Assigned task: Here the job is to retype the data word for word while leaving the pictures aside.

Dataset content:
::::

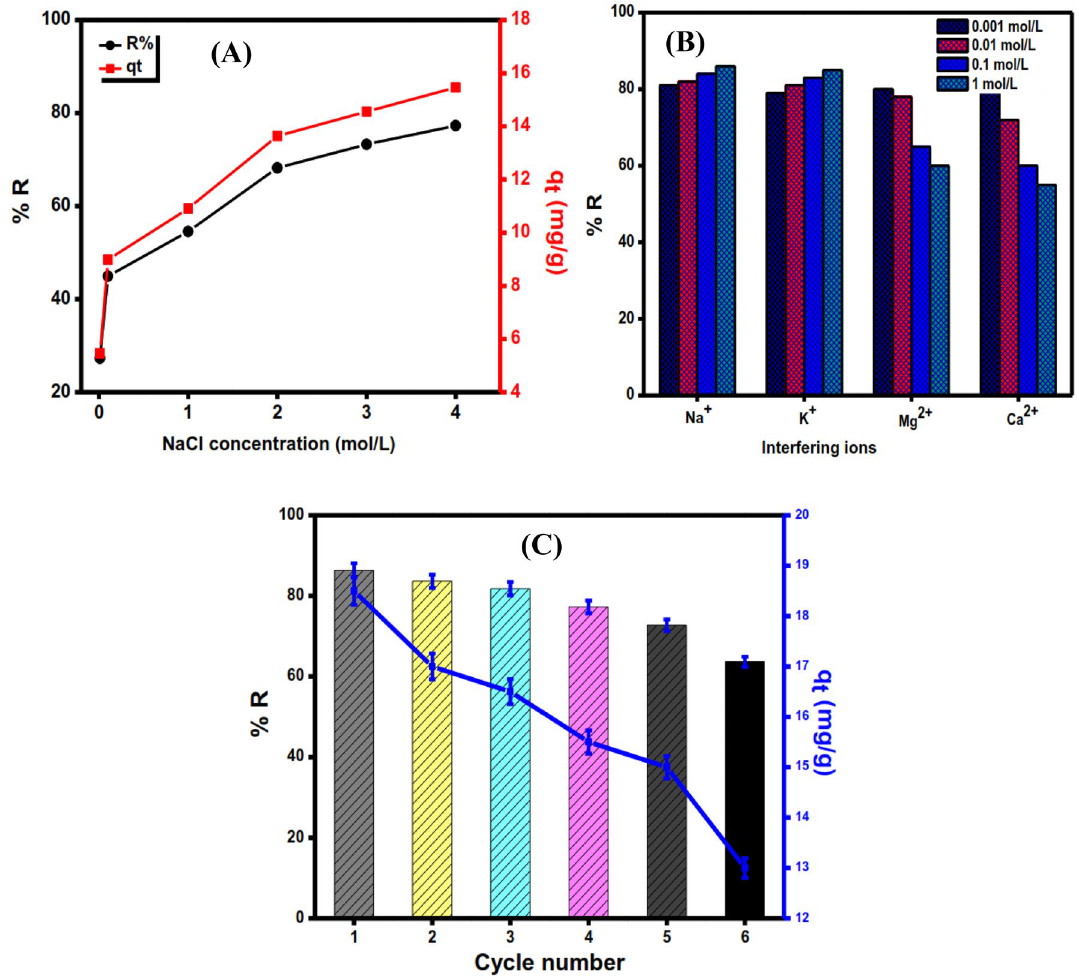
Figure 11. Effect of ionic strength of NaCl ( A ), and interfering ions ( B ) on the adsorption removal of DC onto rGO/nZVI composite [C o = 50 mg L −1 , pH = 7, T = 25 °C, NaCl concentration = 0.01–4 mol L −1 , interfering ions concentration = 0.001–1 mol L −1 , and dose = 0.05 g]. Regeneration and reusability of rGO/nZVI composite in DC adsorption ( C ) [C o = 50 mg L −1 , pH = 7, T = 25 °C, and dose = 0.05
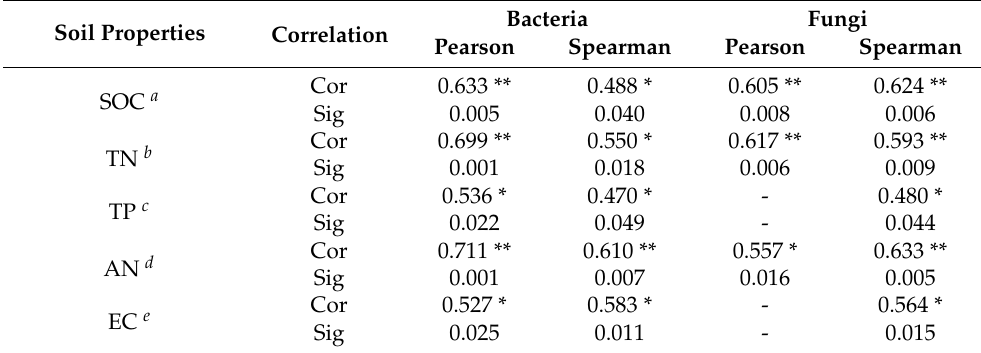
Table 3. Spearman’s and Pearson’s analyses of correlation between soil microbial abundance and soil abiotic properties of long-term cucumber monoculture in greenhouse conditions.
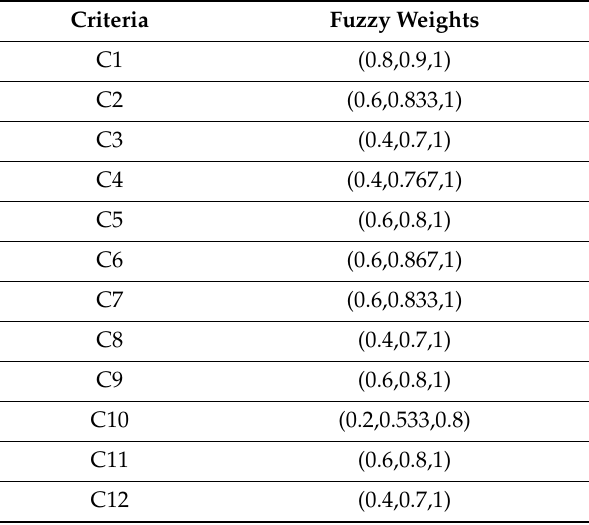
Table 9. Fuzzy aggregated weights of each criterion.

::::

Solution below:
Figure 11. Effect of ionic strength of NaCl ( A ), and interfering ions ( B ) on the adsorption removal of DC onto rGO/nZVI composite [C o = 50 mg L −1 , pH = 7, T = 25 °C, NaCl concentration = 0.01–4 mol L −1 , interfering ions concentration = 0.001–1 mol L −1 , and dose = 0.05 g]. Regeneration and reusability of rGO/nZVI composite in DC adsorption ( C ) [C o = 50 mg L −1 , pH = 7, T = 25 °C, and dose = 0.05
Table 3. Spearman’s and Pearson’s analyses of correlation between soil microbial abundance and soil abiotic properties of long-term cucumber monoculture in greenhouse conditions.
Table 9. Fuzzy aggregated weights of each criterion.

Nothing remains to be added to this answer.